## [TEXT SEGMENT]
───

Fast-forward to 2022, and Selmayr will finally get her chance. She’ll make her five-star debut in Lexington, Kentucky, with her Irish Sport Horse Millfield Lancando. She and the 15-year-old gelding of unrecorded breeding have had a few bumps on their journey to get to the event, but now she can’t wait to tackle the track she’s been thinking about for years. 

“Maybe it’s a childish thing, but if I like a horse I believe every one is going to go to Kentucky, and they have to prove me wrong,” said Selmayr, 34. “I’m very fortunate to have nice horses in the barn right now, and in my mind every one is going to go to a five-star.

“When I tried [Millfield Lancando] he was everything I dreamed of,” she continued. “He’s got long legs; he’s super rangy—he’s everything I’d seen in my Badminton videos when I was a kid. I got him with the intent of, ‘OK, this is going to be my five-star horse.’ ”

A Special Horse

Selmayr got Millfield Lancando from Kevin Keane six years ago when the horse was going preliminary and qualified to go intermediate. She now owns him with Kelly Morgan and Jacqueline Thorne. They started at preliminary, and when Selmayr moved him up to intermediate she realized they still had plenty of communication issues to iron out. 

“Preliminary was so easy for him to go around, but really he was just cantering over the fences,” she said. “At that level the combinations are far enough apart, you’re still able to save a situation [if you get in trouble]. When I moved up to intermediate all of a sudden things are that much wider, and you’re traveling that much faster. The questions come up so much quicker—they’re now three strides away, not six strides away. I was like, ‘Oh wow, our rideability is terrible.’ 

“I’d like to think I’m a relatively crafty cross-country rider, so sometimes I can get things done without the rideability,” she added. “Unfortunately because he was so much bigger than what I’d had to deal with in the past, my craftiness wasn’t working.”

Midway through 2017 “Lance” sustained a suspensory injury requiring six months of stall rest then several more months of tack walking and rehabilitation. Selmayr saw a silver lining in the news that she and Lance would get to hit the reset button on their training. She took her time rebuilding her partnership with him, and they came back to competition a little under a year after the injury.

───

[Records from a data collection]
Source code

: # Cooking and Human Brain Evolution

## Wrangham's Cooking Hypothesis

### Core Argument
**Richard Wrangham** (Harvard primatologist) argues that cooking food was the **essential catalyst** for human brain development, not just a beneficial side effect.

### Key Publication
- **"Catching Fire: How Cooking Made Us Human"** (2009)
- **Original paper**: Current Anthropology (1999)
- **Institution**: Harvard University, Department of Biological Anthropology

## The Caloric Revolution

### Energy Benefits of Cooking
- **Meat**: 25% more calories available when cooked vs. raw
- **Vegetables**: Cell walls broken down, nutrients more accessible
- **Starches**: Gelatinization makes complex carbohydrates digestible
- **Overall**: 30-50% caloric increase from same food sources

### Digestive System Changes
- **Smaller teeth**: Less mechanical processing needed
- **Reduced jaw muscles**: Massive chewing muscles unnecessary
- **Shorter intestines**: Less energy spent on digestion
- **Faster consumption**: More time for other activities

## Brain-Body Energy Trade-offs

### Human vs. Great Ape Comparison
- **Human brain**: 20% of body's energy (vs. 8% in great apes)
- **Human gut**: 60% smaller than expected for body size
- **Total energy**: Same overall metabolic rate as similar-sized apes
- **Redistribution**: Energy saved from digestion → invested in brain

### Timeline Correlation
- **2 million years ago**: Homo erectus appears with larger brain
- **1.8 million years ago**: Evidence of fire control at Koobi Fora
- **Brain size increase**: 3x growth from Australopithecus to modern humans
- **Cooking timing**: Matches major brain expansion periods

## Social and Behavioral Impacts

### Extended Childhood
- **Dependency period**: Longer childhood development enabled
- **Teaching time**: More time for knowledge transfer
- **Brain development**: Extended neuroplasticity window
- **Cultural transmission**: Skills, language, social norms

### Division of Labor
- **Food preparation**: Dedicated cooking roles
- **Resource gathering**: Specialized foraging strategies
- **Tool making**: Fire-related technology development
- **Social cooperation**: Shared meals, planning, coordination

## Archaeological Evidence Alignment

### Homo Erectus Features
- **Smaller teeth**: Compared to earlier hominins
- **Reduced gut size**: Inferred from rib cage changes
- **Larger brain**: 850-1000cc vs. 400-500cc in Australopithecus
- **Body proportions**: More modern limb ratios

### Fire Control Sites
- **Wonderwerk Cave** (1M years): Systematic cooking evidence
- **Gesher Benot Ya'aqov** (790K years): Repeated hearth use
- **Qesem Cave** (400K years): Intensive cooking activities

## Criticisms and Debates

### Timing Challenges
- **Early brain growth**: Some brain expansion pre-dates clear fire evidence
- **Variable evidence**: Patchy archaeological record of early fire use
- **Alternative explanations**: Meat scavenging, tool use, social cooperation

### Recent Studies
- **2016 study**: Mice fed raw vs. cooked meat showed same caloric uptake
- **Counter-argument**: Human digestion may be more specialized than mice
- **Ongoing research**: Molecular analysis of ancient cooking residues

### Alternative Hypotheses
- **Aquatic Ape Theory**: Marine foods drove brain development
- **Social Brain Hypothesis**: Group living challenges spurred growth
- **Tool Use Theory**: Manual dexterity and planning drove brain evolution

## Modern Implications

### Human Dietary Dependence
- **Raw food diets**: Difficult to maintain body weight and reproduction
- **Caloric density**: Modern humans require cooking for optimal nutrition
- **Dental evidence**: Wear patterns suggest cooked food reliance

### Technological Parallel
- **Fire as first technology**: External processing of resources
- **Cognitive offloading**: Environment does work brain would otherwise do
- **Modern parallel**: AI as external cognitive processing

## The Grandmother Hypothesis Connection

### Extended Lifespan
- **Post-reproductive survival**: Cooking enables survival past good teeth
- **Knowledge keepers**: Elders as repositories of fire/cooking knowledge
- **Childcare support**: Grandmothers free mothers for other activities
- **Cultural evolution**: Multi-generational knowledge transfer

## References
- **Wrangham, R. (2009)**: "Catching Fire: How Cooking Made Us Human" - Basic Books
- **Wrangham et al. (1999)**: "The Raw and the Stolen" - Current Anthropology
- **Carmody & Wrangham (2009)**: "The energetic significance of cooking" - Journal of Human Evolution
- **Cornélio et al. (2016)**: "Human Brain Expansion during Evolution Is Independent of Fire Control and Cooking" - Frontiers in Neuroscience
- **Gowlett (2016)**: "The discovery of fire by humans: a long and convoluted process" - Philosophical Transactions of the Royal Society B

───

## [DIRECTIONS]
List every person named in the text about Selmayr and her horse. Work only from the text about Selmayr and her horse.

## [SOLUTION]
Selmayr, Kevin Keane, Kelly Morgan, Jacqueline Thorne